Estas son tumbas Vazimba, nos dice nuestro guía Tsory en voz baja. Los Vazimba fueron —según la tradición oral— los primeros habitantes de Madagascar, considerados por muchos como espíritus primordiales. Enterrarlos en los acantilados no era sólo una cuestión práctica, sino espiritual: cuanto más alto se depositaban los restos, más cerca del cielo estaban las almas. Más allá del misterio, hay algo profundamente conmovedor en estas tumbas. No están ocultas: están expuestas, enfrentadas al viento, a la lluvia, al sol ardiente. Es como si la muerte no se escondiera, sino que formara parte del paisaje. Los vivos navegan por el río, los muertos los miran desde lo alto.
La barca se aleja. Las tumbas van quedando atrás, diminutas sobre las paredes del cañón. Pero la sensación de haber estado bajo la mirada de los ancestros persiste, silenciosa y poderosa, como la corriente del río. Los niños de la aldea juegan en la orilla, saludándonos con entusiasmo. Sus voces resuenan con alegría, devolviéndonos a la realidad después de lo que parecía un viaje místico. El paseo termina cerca de una playa fluvial, donde algunas canoas reposan al sol. Nos bajamos con cierta reverencia, como si hubiéramos cruzado no solo un río, sino un umbral hacia el corazón más profundo de Madagascar.
El aire ya empieza a calentarse cuando nos montamos en el todoterreno. El polvo rojo se levanta detrás del vehículo como una estela, y el rumor del motor se mezcla con el canto de las cigarras. El camino hacia los Tsingy no es fácil, pero cada bache parece parte del rito de paso hacia algo que no pertenece del todo a este mundo.
Después de más de una hora de sacudidas, llegamos a la entrada del parque. Un cartel de madera, medio comido por el sol y el tiempo, nos da la bienvenida. Más allá, se extiende un laberinto de piedra: el Tsingy de Bemaraha. En malgache, "tsingy" significa "donde no se puede caminar descalzo", y bastan unos pasos para entender por qué.
En lo alto, el mundo cambia. La vista se extiende hasta donde la mirada alcanza, un mar de agujas que parecen olas congeladas.

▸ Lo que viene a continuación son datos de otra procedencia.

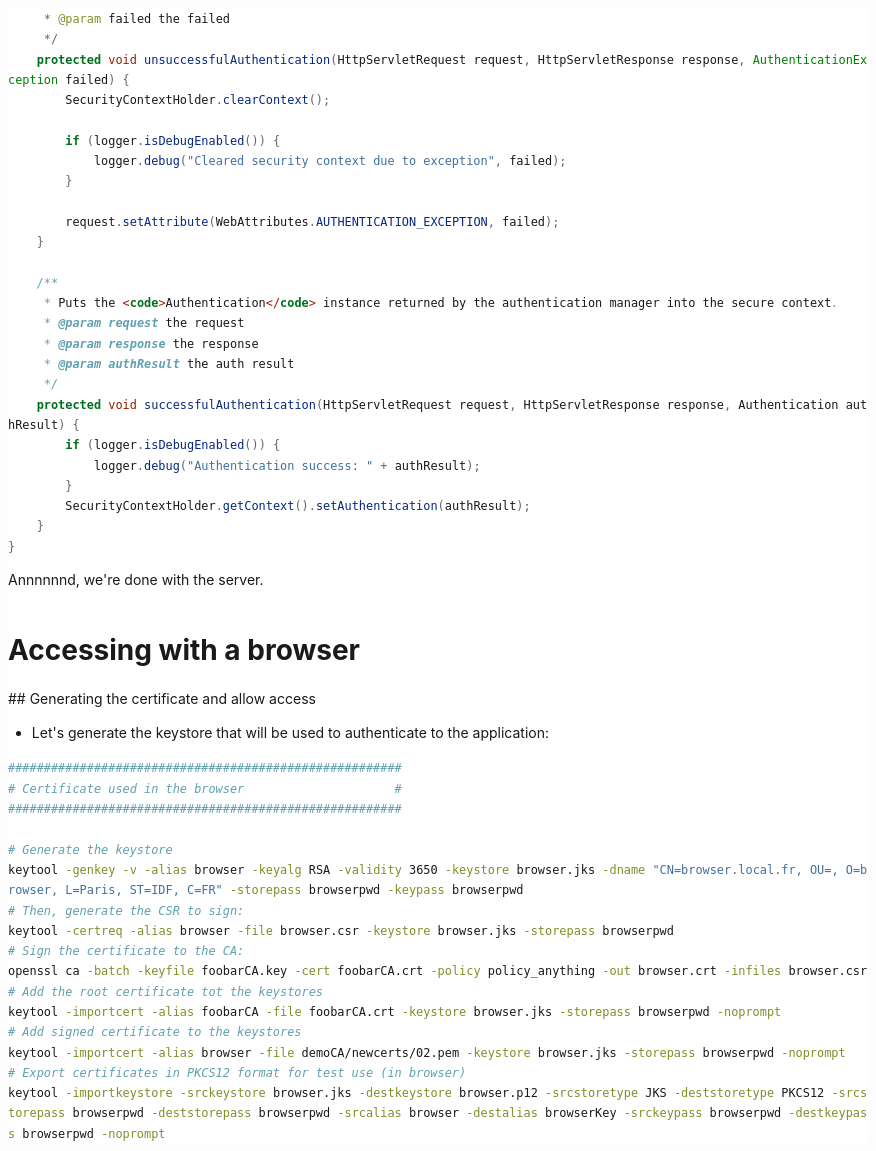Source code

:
 ```java
     * @param failed the failed
     */
    protected void unsuccessfulAuthentication(HttpServletRequest request, HttpServletResponse response, AuthenticationException failed) {
        SecurityContextHolder.clearContext();

        if (logger.isDebugEnabled()) {
            logger.debug("Cleared security context due to exception", failed);
        }

        request.setAttribute(WebAttributes.AUTHENTICATION_EXCEPTION, failed);
    }

    /**
     * Puts the <code>Authentication</code> instance returned by the authentication manager into the secure context.
     * @param request the request
     * @param response the response
     * @param authResult the auth result
     */
    protected void successfulAuthentication(HttpServletRequest request, HttpServletResponse response, Authentication authResult) {
        if (logger.isDebugEnabled()) {
            logger.debug("Authentication success: " + authResult);
        }
        SecurityContextHolder.getContext().setAuthentication(authResult);
    }
}
```

Annnnnnd, we're done with the server.

# Accessing with a browser

## Generating the certificate and allow access

* Let's generate the keystore that will be used to authenticate to the application:

```bash
#######################################################
# Certificate used in the browser                     #
#######################################################

# Generate the keystore
keytool -genkey -v -alias browser -keyalg RSA -validity 3650 -keystore browser.jks -dname "CN=browser.local.fr, OU=, O=browser, L=Paris, ST=IDF, C=FR" -storepass browserpwd -keypass browserpwd
# Then, generate the CSR to sign:
keytool -certreq -alias browser -file browser.csr -keystore browser.jks -storepass browserpwd
# Sign the certificate to the CA:
openssl ca -batch -keyfile foobarCA.key -cert foobarCA.crt -policy policy_anything -out browser.crt -infiles browser.csr
# Add the root certificate tot the keystores
keytool -importcert -alias foobarCA -file foobarCA.crt -keystore browser.jks -storepass browserpwd -noprompt
# Add signed certificate to the keystores
keytool -importcert -alias browser -file demoCA/newcerts/02.pem -keystore browser.jks -storepass browserpwd -noprompt
# Export certificates in PKCS12 format for test use (in browser)
keytool -importkeystore -srckeystore browser.jks -destkeystore browser.p12 -srcstoretype JKS -deststoretype PKCS12 -srcstorepass browserpwd -deststorepass browserpwd -srcalias browser -destalias browserKey -srckeypass browserpwd -destkeypass browserpwd -noprompt
```
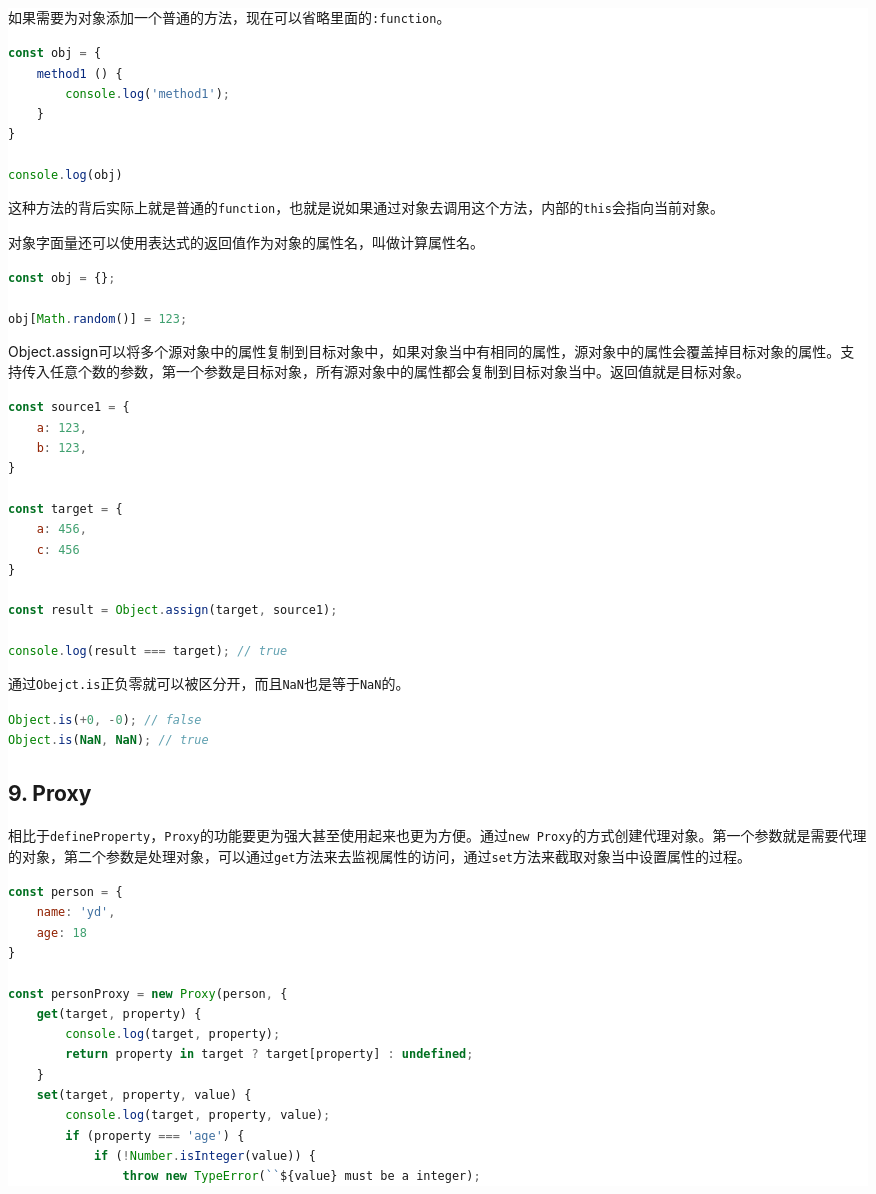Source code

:如果需要为对象添加一个普通的方法，现在可以省略里面的```:function```。

```js
const obj = {
    method1 () {
        console.log('method1');
    }
}

console.log(obj)
```

这种方法的背后实际上就是普通的```function```，也就是说如果通过对象去调用这个方法，内部的```this```会指向当前对象。

对象字面量还可以使用表达式的返回值作为对象的属性名，叫做计算属性名。

```js
const obj = {};

obj[Math.random()] = 123;
```

Object.assign可以将多个源对象中的属性复制到目标对象中，如果对象当中有相同的属性，源对象中的属性会覆盖掉目标对象的属性。支持传入任意个数的参数，第一个参数是目标对象，所有源对象中的属性都会复制到目标对象当中。返回值就是目标对象。

```js
const source1 = {
    a: 123,
    b: 123,
}

const target = {
    a: 456,
    c: 456
}

const result = Object.assign(target, source1);

console.log(result === target); // true
```

通过```Obejct.is```正负零就可以被区分开，而且```NaN```也是等于```NaN```的。

```js
Object.is(+0, -0); // false
Object.is(NaN, NaN); // true
```

## 9. Proxy

相比于````defineProperty````，```Proxy```的功能要更为强大甚至使用起来也更为方便。通过```new Proxy```的方式创建代理对象。第一个参数就是需要代理的对象，第二个参数是处理对象，可以通过```get```方法来去监视属性的访问，通过```set```方法来截取对象当中设置属性的过程。

```js
const person = {
    name: 'yd',
    age: 18
}

const personProxy = new Proxy(person, {
    get(target, property) {
        console.log(target, property);
        return property in target ? target[property] : undefined;
    }
    set(target, property, value) {
        console.log(target, property, value);
        if (property === 'age') {
            if (!Number.isInteger(value)) {
                throw new TypeError(``${value} must be a integer);
```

Aquí y allá, crecen pequeños árboles, torcidos por el viento, aferrados a la piedra con raíces imposibles.
Lo que parece un laberinto de agujas es, en realidad, un vasto sistema kárstico: formaciones creadas durante millones de años por la acción del agua de lluvia ligeramente ácida sobre la piedra caliza. El resultado es un relieve que parece salido de una novela de ciencia ficción. Algunos pináculos alcanzan los 50 metros de altura, intercalados con grietas profundas, cavernas, puentes naturales y túneles subterráneos. Geológicamente, este lugar es una reliquia viva. Parte de su estructura se remonta al Jurásico medio, cuando esta región era un fondo marino. Al elevarse y exponerse a la erosión, la roca se transformó en lo que vemos hoy: un mar de piedra donde cada paso debe ser calculado.
El descenso es otra aventura: túneles, pasajes secretos, ecos de nuestros pasos en cuevas húmedas donde el aire huele a piedra antigua. El guía nos habla de los pueblos que veneraban estos lugares, que nunca se adentraban más allá de cierto punto. Decían que los espíritus dormían entre las rocas, y que despertarlos traía mala suerte.
Cuando por fin regresamos a la base, el sol ya cae lento, tiñendo de naranja las puntas más altas del Tsingy. Nos quitamos los arneses. Las manos están sucias, las piernas cansadas, pero en los ojos llevamos algo más difícil de limpiar: esa mezcla de asombro, respeto y pequeñez que sólo ciertos lugares del mundo te pueden regalar.